Assigned task:
The whole of the data, every line, should come back exactly the same.
---- Input data
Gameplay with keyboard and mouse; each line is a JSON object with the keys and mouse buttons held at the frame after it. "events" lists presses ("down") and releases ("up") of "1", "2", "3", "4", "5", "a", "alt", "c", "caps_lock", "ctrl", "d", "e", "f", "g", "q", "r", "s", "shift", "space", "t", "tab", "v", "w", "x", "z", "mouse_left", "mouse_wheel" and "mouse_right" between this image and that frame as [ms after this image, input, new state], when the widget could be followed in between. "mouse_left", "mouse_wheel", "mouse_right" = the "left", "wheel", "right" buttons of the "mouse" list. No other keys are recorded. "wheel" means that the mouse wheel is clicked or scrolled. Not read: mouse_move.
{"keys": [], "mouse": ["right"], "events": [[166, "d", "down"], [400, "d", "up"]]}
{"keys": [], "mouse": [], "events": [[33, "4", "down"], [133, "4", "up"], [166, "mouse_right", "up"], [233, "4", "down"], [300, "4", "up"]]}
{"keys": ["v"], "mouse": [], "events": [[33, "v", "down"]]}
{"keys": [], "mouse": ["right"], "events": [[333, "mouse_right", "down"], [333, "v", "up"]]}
--------
Solution to the problem:
Gameplay with keyboard and mouse; each line is a JSON object with the keys and mouse buttons held at the frame after it. "events" lists presses ("down") and releases ("up") of "1", "2", "3", "4", "5", "a", "alt", "c", "caps_lock", "ctrl", "d", "e", "f", "g", "q", "r", "s", "shift", "space", "t", "tab", "v", "w", "x", "z", "mouse_left", "mouse_wheel" and "mouse_right" between this image and that frame as [ms after this image, input, new state], when the widget could be followed in between. "mouse_left", "mouse_wheel", "mouse_right" = the "left", "wheel", "right" buttons of the "mouse" list. No other keys are recorded. "wheel" means that the mouse wheel is clicked or scrolled. Not read: mouse_move.
{"keys": [], "mouse": ["right"], "events": [[166, "d", "down"], [400, "d", "up"]]}
{"keys": [], "mouse": [], "events": [[33, "4", "down"], [133, "4", "up"], [166, "mouse_right", "up"], [233, "4", "down"], [300, "4", "up"]]}
{"keys": ["v"], "mouse": [], "events": [[33, "v", "down"]]}
{"keys": [], "mouse": ["right"], "events": [[333, "mouse_right", "down"], [333, "v", "up"]]}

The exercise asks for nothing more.